-- EXERCISE DATA follows --

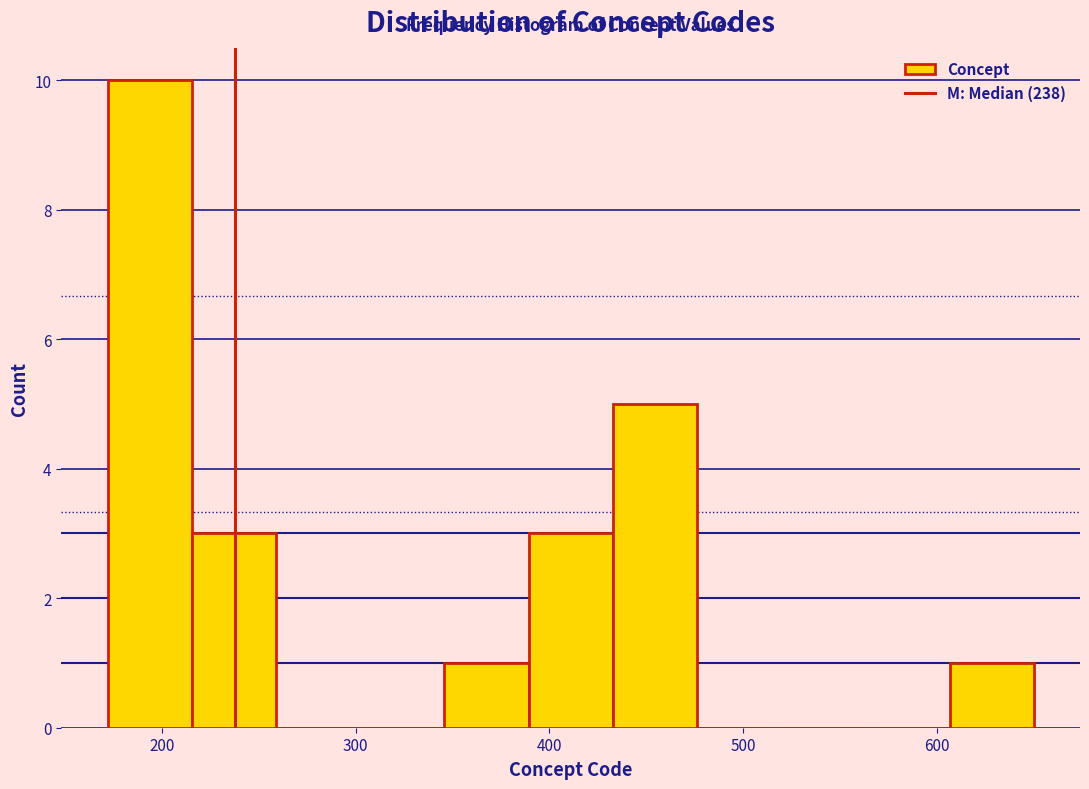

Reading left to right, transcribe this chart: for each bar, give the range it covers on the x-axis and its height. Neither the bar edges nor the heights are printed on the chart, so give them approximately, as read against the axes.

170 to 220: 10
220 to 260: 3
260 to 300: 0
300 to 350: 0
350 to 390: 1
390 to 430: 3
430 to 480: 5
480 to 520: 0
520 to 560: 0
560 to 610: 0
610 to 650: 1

-- EXERCISE DATA concluded --
-- EXERCISE DATA follows --

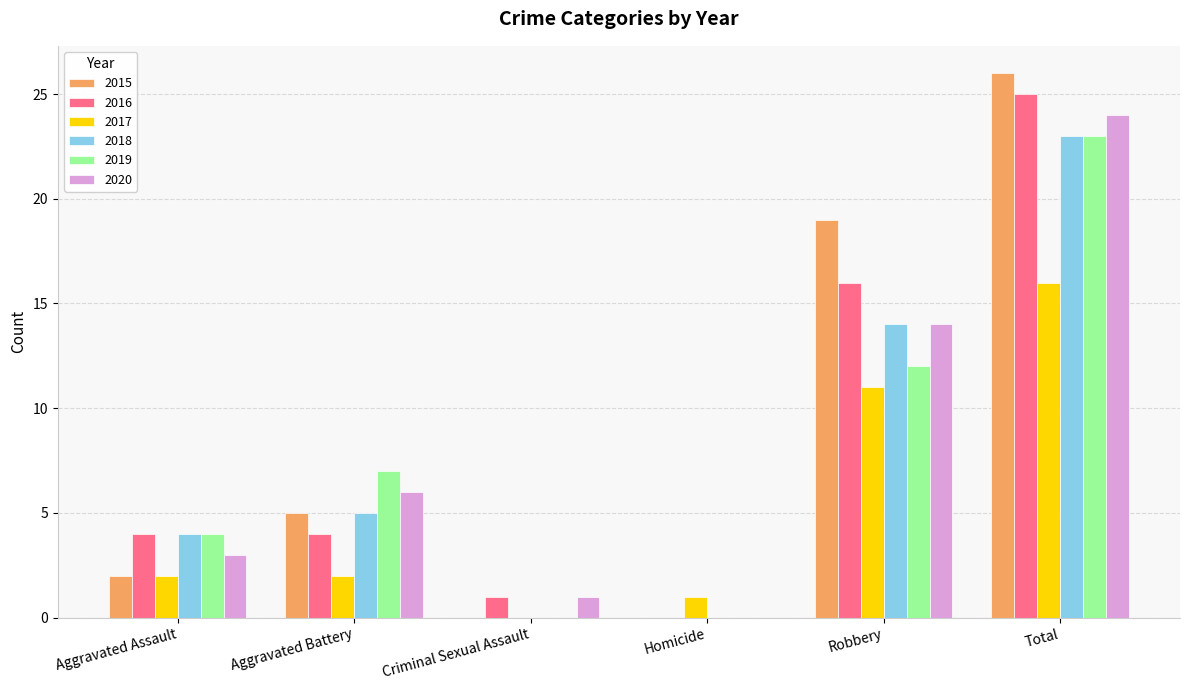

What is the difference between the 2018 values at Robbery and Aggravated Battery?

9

-- EXERCISE DATA concluded --

Update the stretch from the line containing "170 to 220: 10" through the line containing "610 to 650: 1" by replacing "to" with "through", and leave everything else unchanged.

170 through 220: 10
220 through 260: 3
260 through 300: 0
300 through 350: 0
350 through 390: 1
390 through 430: 3
430 through 480: 5
480 through 520: 0
520 through 560: 0
560 through 610: 0
610 through 650: 1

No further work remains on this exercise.